Weitere (geringfügige) Modifikationen ergaben sich durch das Gesetz zur Vermeidung von Umsatzsteuerausfällen etc.
Rz. 3
§ 28 Abs. 1 ErbStG wurde – wie gesagt – durch das ErbStG 2016 weitgehend umgestaltet. Die Möglichkeiten einer Stundung der auf begünstigtes Vermögen i.S.v. § 13b Abs. 2 ErbStG entfallenden Erbschaftsteuer wurden neu geregelt. Insbesondere wurde die Anwendbarkeit der Norm auch auf Kapitalgesellschaftsbeteiligungen ausgedehnt, für deren Erwerb zuvor keine Stundung in Betracht kam. Gleichzeitig wurde der maximale Stundungszeitraum von zehn auf sieben Jahre reduziert und die (mögliche) Zinslosigkeit auf das erste Jahr der Stundung begrenzt. Ebenso hat der Gesetzgeber mögliche Gründe für die (vorzeitige) Beendigung der Stundung ausdrücklich in die Norm aufgenommen und im Übrigen klargestellt, dass eine Stundung derjenigen Steuer, die auf einem Verstoß des Steuerpflichtigen gegen die Lohsummenbedingungen (§ 13a Abs. 3 ErbStG) oder gegen die Behaltensverpflichtungen (§ 13a Abs. 6 ErbStG) beruht, nicht (erneut oder erstmalig) erfolgen kann.

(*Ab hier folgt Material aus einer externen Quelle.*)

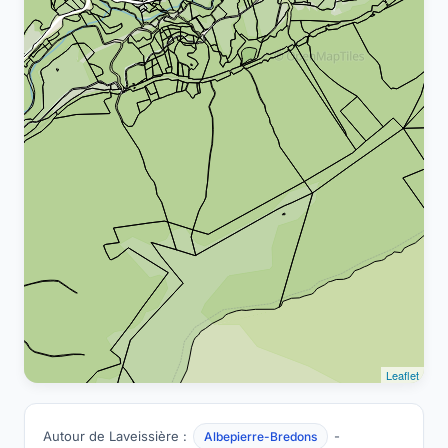
Leaflet
Autour de Laveissière :
-
Albepierre-Bredons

Das schließt aber eine Stundung der Steuer auf verbleibendes Vermögen, für das die Voraussetzungen (nach wie vor) vorliegen, nicht aus.
Rz. 4
Der mit dem ErbStG 2009 eingeführte (und zuletzt durch das Gesetz zur Vermeidung von Umsatzsteuerausfällen etc. ergänzte) § 28 Abs. 3 ErbStG enthält eine Stundungsmöglichkeit auch für eigengenutzten oder zu Wohnzwecken vermieteten Grundbesitz, wenn eine sofortige Bedienung der Erbschaftsteuerverpflichtung nur durch Veräußerung dieses Grundbesitzes möglich wäre. Hierdurch ergibt sich eine deutlich höhere Zahl praktischer Anwendungsfälle als bei Betriebsvermögen bzw. land- und forstwirtschaftlichem Vermögen. Denn im Hinblick auf die gegenüber dem früheren Recht deutlich erhöhten erbschaftsteuerlichen Werte von Immobilien ergeben sich hier de facto deutlich höhere Steuerbelastungen als vor 2009. Diese wurden durch die Anhebung der persönlichen Freibeträge nur in sehr eingeschränktem Maße kompensiert. Auch die Verschonungen nach § 13d ErbStG schaffen nur eine vergleichsweise geringfügige Linderung. Außerdem ist § 28 Abs. 3 ErbStG sowohl auf Erwerbe von Todes wegen als auch auf Schenkungen unter Lebenden anwendbar.
Rz. 5
Die Stundung kann grds. von jedem Erwerber von Todes wegen (bzw. im Falle des Abs. 3 von jedem Beschenkten) in Anspruch genommen werden. Ein bestimmtes Verwandtschaftsverhältnis zwischen Erwerber und Erblasser/Schenker ist nicht erforderlich. Die Stundung ist gem. § 28 Abs. 2 ErbStG auch in Fällen der Ersatzerbschaftsteuer (§ 1 Abs. 1 Nr. 4 ErbStG) möglich.